Sony has a history of being not only the last to introduce a product to the cinema, but also the last to admit its failures. The question on everyone’s mind is if history is about to repeat itself.
SDDS sound was introduced in 1993, the last of the digital-sound-for-film formats to be introduced, the most expensive of the formats to own, and the least popular in distribution. None of this is to say that the format was bad. In fact, it was considered by many sound engineers of the day to be the best sounding format. But as savvy readers should well understand, having the best technology does not always translate into sales. For Sony, nearly all releases in the SDDS format came from Sony Pictures or a subsidiary. The format’s best year was 2000, with 12 SDDS releases, of which 1/3 were by other studios. That year was never to be repeated. In 2002, the company failed to take a booth at ShoWest, but the comeback on the FilmTech forum was that “they are alive and plan on being alive for some time.” Two years later, Sony issued its formal letter of discontinuation of the SDDS format.
Sony’s position today is not good. The company has suffered four years of sustained losses. Under Howard Stringer’s leadership, Sony’s shares have lost more than 2/3 of their value. This wasn’t entirely his doing. Before taking the helm, Apple had already wrestled from Sony’s grasp the concept of an industry portable music player coupled with store. While Stringer focused on cost cutting, he wasn’t good at integrating Sony’s internally competitive divisions and shifting Sony’s intense and rarely-productive culture of vertical integration. This month, Mr. Stringer announced that he will be stepping down, to be replaced by executive vice president Kazuo Hirai.
Mr. Hirai will not be handed a pretty job. In his own words, he outlines his program as “To drive the growth of our core electronics businesses — primarily digital imaging, smart mobile and game; to turn around the television business; and to accelerate the innovation that enables us to create new business domains.” Notably, Mr. Hirai didn’t spend any time touting their presence in motion pictures and cinema. No one expects Sony to pull out of the motion picture business, as it offers a strong opportunity to build themed brands. But Sony’s product presence in the cinema deserves attention.

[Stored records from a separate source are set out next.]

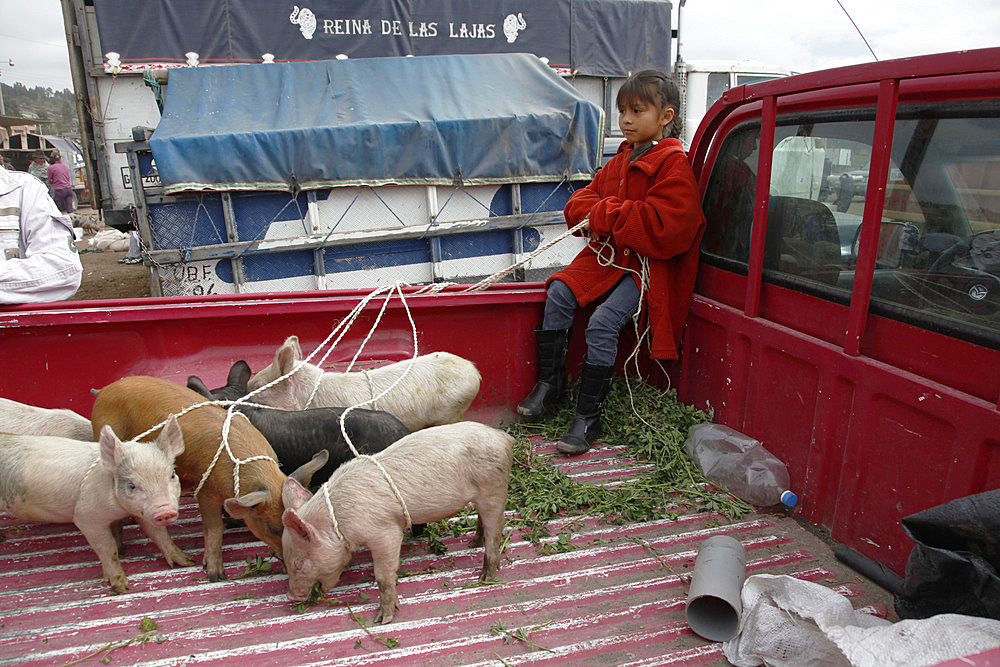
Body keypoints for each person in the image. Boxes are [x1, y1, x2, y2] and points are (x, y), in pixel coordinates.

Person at [516, 69, 706, 455]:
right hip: (608, 259)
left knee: (603, 324)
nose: (626, 120)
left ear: (665, 117)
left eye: (637, 111)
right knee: (558, 292)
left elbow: (665, 228)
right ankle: (550, 383)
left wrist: (607, 214)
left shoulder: (674, 165)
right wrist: (614, 214)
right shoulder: (619, 160)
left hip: (649, 269)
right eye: (622, 111)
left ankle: (588, 415)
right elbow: (577, 207)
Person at [0, 164, 83, 304]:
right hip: (63, 190)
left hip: (59, 191)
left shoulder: (24, 190)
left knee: (68, 208)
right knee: (68, 207)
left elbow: (64, 268)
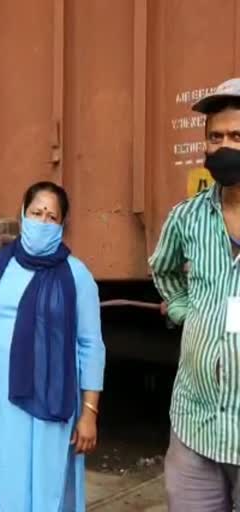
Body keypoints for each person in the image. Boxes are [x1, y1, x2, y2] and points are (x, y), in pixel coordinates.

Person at [0, 181, 105, 512]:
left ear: (62, 225)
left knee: (45, 483)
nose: (42, 221)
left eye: (51, 217)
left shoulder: (76, 276)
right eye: (36, 213)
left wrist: (89, 413)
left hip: (50, 404)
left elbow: (91, 346)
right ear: (22, 215)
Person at [149, 78, 240, 511]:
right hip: (195, 423)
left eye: (237, 136)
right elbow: (163, 269)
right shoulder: (187, 217)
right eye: (216, 137)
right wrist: (187, 310)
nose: (225, 147)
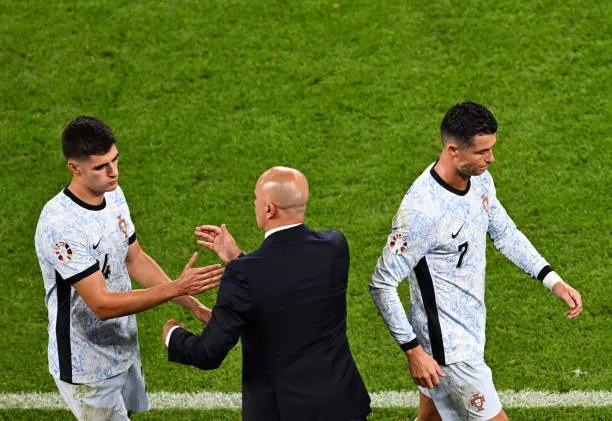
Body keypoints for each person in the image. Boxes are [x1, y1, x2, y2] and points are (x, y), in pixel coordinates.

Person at [369, 101, 583, 421]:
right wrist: (413, 351)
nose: (491, 158)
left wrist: (553, 280)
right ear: (453, 150)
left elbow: (505, 232)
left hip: (469, 331)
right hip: (448, 349)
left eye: (491, 148)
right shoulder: (421, 212)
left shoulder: (480, 179)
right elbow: (382, 283)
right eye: (482, 151)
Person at [34, 116, 224, 420]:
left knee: (130, 412)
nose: (113, 172)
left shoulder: (113, 194)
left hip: (123, 346)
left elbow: (135, 259)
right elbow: (101, 304)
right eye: (101, 167)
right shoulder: (61, 226)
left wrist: (194, 306)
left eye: (115, 159)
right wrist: (176, 287)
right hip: (88, 366)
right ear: (75, 168)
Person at [162, 166, 371, 421]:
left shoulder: (243, 276)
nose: (254, 204)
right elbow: (289, 292)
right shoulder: (335, 246)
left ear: (269, 209)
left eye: (256, 198)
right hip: (343, 404)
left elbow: (208, 353)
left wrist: (173, 334)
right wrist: (237, 257)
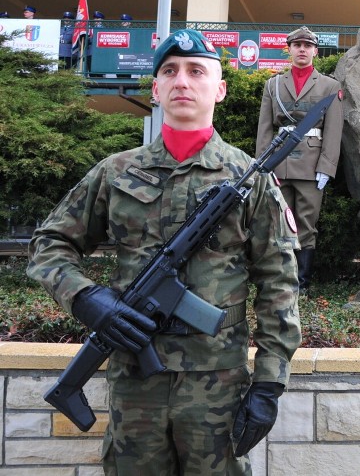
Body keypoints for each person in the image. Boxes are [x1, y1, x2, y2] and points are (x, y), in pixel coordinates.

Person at [27, 29, 301, 475]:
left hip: (217, 383)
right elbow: (49, 243)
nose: (182, 81)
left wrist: (270, 381)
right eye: (169, 72)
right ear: (155, 89)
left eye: (197, 71)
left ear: (220, 88)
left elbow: (279, 282)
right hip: (136, 380)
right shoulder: (115, 173)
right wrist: (86, 298)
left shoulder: (249, 180)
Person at [256, 26, 343, 296]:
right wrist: (263, 165)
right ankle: (280, 282)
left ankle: (301, 284)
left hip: (311, 164)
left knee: (306, 224)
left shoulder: (330, 85)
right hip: (279, 163)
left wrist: (326, 167)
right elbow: (265, 128)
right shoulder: (273, 84)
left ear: (315, 51)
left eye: (307, 45)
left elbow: (334, 129)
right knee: (277, 222)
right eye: (297, 45)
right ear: (289, 49)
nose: (302, 49)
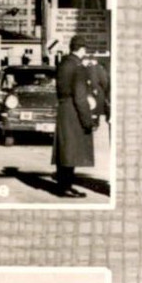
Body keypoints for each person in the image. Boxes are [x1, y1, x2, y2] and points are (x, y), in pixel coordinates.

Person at [53, 37, 99, 197]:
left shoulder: (63, 64)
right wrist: (88, 121)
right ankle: (65, 188)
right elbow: (80, 97)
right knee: (71, 151)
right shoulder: (78, 67)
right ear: (81, 49)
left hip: (64, 109)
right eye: (85, 49)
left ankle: (63, 185)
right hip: (73, 111)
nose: (85, 52)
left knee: (65, 150)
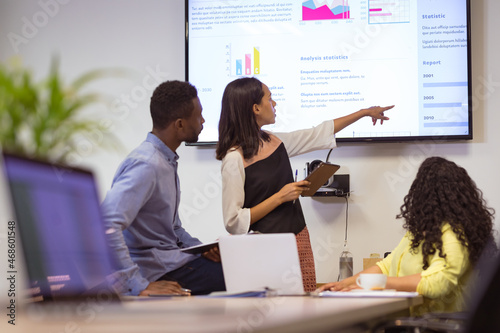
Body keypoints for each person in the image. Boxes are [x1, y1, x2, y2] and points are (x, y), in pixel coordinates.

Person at [215, 77, 394, 292]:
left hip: (298, 237)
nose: (275, 104)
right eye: (270, 99)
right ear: (255, 108)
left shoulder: (274, 141)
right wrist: (280, 197)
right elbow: (233, 221)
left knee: (303, 307)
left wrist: (363, 113)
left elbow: (318, 133)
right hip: (265, 247)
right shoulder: (234, 158)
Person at [318, 156, 497, 315]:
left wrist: (380, 283)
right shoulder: (419, 231)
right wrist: (345, 284)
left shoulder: (454, 234)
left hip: (442, 323)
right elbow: (386, 266)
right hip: (416, 319)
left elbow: (437, 283)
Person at [101, 80, 225, 296]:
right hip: (154, 270)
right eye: (199, 115)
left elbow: (174, 229)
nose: (203, 120)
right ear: (179, 124)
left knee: (238, 268)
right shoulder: (147, 164)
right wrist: (137, 285)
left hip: (170, 260)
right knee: (242, 275)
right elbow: (107, 223)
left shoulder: (165, 161)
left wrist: (203, 250)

In terms of brand building, Sony has arguably performed well in the cinema. It has extended its brand-building reach to eyeballs in AMC and Regal auditoriums in the US. It has similarly garnered a few eyeballs in other markets, such as the UK. But it hasn’t built that connection in the best possible way. Sony’s projectors can’t light up big screens, where major movie releases open and “high quality” eyeballs reside. And the digital rollout is very much decided in major markets that are of interest to Sony. The future of Sony’s digital cinema division in the US, by example, is the maintenance of its projectors, and keeping up with innovations to prevent erosion of its footprint. For years to come, Sony’s US market, will in fact become a cost center, whose sole benefit will be the opportunity to present the Sony name onscreen in cinemas that utilize its projectors.
Notably, Sony’s projection technology is irrelevant to the value of having Sony-branded projectors in cinemas. Sony is no longer the only manufacturer of 4K projectors, but Sony continues to be the only supplier of 4K movies. Arguably, Sony’s movie making effort supports all makes of 4K projectors. While Sony will eventually take its high-res movies to the home, it’s equally unlikely to be the dominant high-res technology in the home market. This is the exactly the type of situation that should catch the eye of cost-cutters.
This has two effects within Sony. First, Sony technology has to remain relevant. Sony’s cinema technology has yet to compete head-on with that of TI, failing to light large screens, costing more to buy, and costing more to operate. Sony needs to demonstrate publicly that it can compete, and it intends to do just that at the SMPTE Technology Summit for Cinema at NAB this April. Sony plans to demonstrate both laser projection and high frame capability at the event. The challenge for Sony engineers, however, is that these are technologies that will work even better on TI projectors. Which leads to the second effect. Key Sony employees are scrambling to make themselves relevant within the company. Witness Pete Lude, SVP of Sony’s support group for entertainment solutions, who wasted no time soliciting an interview in Film Journal touting movements in industry technology that, at best, keep him employed in catch-up mode. If Sony were to make the sensible move of buying a DLP Cinema license for the replacement of its troublesome home-grown cinema projectors, Pete’s group would be downsized immediately, if not eliminated.
While all evidence once pointed to the eventual demise of SDDS, Sony denied it up to the end. That behavior, predictably, is unlikely to change.